Activity
The task calls for each record to be given again unchanged, minus any pictures.

Data to use

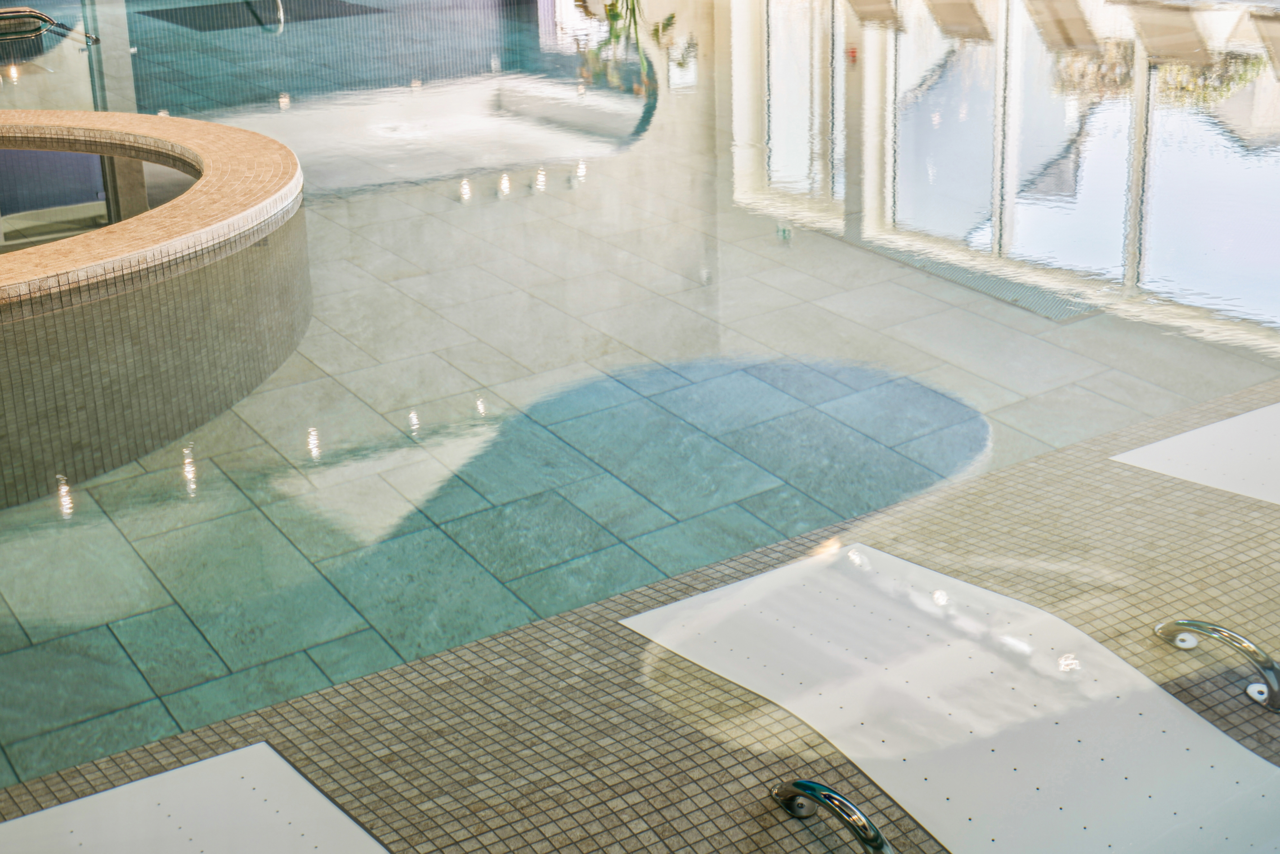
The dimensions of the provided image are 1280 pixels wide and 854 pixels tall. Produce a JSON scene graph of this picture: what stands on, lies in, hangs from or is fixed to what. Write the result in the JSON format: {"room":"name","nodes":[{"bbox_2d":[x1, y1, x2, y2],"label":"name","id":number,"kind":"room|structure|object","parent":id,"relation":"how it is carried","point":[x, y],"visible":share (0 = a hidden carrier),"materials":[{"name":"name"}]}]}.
{"room":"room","nodes":[
{"label":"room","id":0,"kind":"room"},
{"bbox_2d":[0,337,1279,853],"label":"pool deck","id":1,"kind":"structure","parent":0,"point":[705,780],"materials":[{"name":"tile"}]},
{"bbox_2d":[5,740,398,853],"label":"platform","id":2,"kind":"object","parent":1,"relation":"on","point":[206,840],"visible":0.99,"materials":[{"name":"white"}]},
{"bbox_2d":[0,0,1279,853],"label":"swimming pool","id":3,"kind":"structure","parent":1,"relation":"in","point":[206,631],"materials":[{"name":"liquid"}]},
{"bbox_2d":[0,6,100,46],"label":"pool handrail","id":4,"kind":"object","parent":3,"relation":"attached to","point":[41,16],"visible":0.91,"materials":[{"name":"silver metal"}]},
{"bbox_2d":[0,105,311,520],"label":"hot tub","id":5,"kind":"object","parent":3,"relation":"in","point":[129,115],"visible":0.85,"materials":[{"name":"beige tile"}]},
{"bbox_2d":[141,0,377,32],"label":"mat","id":6,"kind":"object","parent":3,"relation":"in","point":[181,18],"visible":0.8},
{"bbox_2d":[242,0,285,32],"label":"pool handrail","id":7,"kind":"object","parent":3,"relation":"attached to","point":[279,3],"visible":0.82,"materials":[{"name":"silver metal"}]},
{"bbox_2d":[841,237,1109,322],"label":"drain grate","id":8,"kind":"object","parent":3,"relation":"in","point":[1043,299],"visible":0.7,"materials":[{"name":"metal"}]},
{"bbox_2d":[771,778,901,853],"label":"grab bar","id":9,"kind":"object","parent":1,"relation":"attached to","point":[877,835],"visible":0.97,"materials":[{"name":"silver metal"}]},
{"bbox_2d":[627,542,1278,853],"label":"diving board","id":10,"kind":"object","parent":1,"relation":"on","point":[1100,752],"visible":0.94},
{"bbox_2d":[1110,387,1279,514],"label":"platform","id":11,"kind":"object","parent":1,"relation":"on","point":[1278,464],"visible":0.94,"materials":[{"name":"white"}]},
{"bbox_2d":[1155,615,1279,713],"label":"grab bar","id":12,"kind":"object","parent":1,"relation":"attached to","point":[1201,628],"visible":0.97,"materials":[{"name":"silver metal"}]}
]}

Response
The dimensions of the provided image are 1280 pixels wide and 854 pixels tall. Produce a JSON scene graph of this picture: what stands on, lies in, hangs from or is fixed to what. Write the result in the JSON format: {"room":"name","nodes":[{"bbox_2d":[x1, y1, x2, y2],"label":"name","id":number,"kind":"room|structure|object","parent":id,"relation":"how it is carried","point":[x, y],"visible":share (0 = a hidden carrier),"materials":[{"name":"name"}]}]}.
{"room":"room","nodes":[
{"label":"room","id":0,"kind":"room"},
{"bbox_2d":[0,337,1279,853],"label":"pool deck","id":1,"kind":"structure","parent":0,"point":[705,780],"materials":[{"name":"tile"}]},
{"bbox_2d":[5,740,398,853],"label":"platform","id":2,"kind":"object","parent":1,"relation":"on","point":[206,840],"visible":0.99,"materials":[{"name":"white"}]},
{"bbox_2d":[0,0,1279,853],"label":"swimming pool","id":3,"kind":"structure","parent":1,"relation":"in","point":[206,631],"materials":[{"name":"liquid"}]},
{"bbox_2d":[0,6,100,46],"label":"pool handrail","id":4,"kind":"object","parent":3,"relation":"attached to","point":[41,16],"visible":0.91,"materials":[{"name":"silver metal"}]},
{"bbox_2d":[0,105,311,520],"label":"hot tub","id":5,"kind":"object","parent":3,"relation":"in","point":[129,115],"visible":0.85,"materials":[{"name":"beige tile"}]},
{"bbox_2d":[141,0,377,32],"label":"mat","id":6,"kind":"object","parent":3,"relation":"in","point":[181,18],"visible":0.8},
{"bbox_2d":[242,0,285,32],"label":"pool handrail","id":7,"kind":"object","parent":3,"relation":"attached to","point":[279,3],"visible":0.82,"materials":[{"name":"silver metal"}]},
{"bbox_2d":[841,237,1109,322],"label":"drain grate","id":8,"kind":"object","parent":3,"relation":"in","point":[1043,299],"visible":0.7,"materials":[{"name":"metal"}]},
{"bbox_2d":[771,778,901,853],"label":"grab bar","id":9,"kind":"object","parent":1,"relation":"attached to","point":[877,835],"visible":0.97,"materials":[{"name":"silver metal"}]},
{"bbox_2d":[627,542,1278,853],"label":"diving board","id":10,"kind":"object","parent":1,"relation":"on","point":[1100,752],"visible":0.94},
{"bbox_2d":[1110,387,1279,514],"label":"platform","id":11,"kind":"object","parent":1,"relation":"on","point":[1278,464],"visible":0.94,"materials":[{"name":"white"}]},
{"bbox_2d":[1155,615,1279,713],"label":"grab bar","id":12,"kind":"object","parent":1,"relation":"attached to","point":[1201,628],"visible":0.97,"materials":[{"name":"silver metal"}]}
]}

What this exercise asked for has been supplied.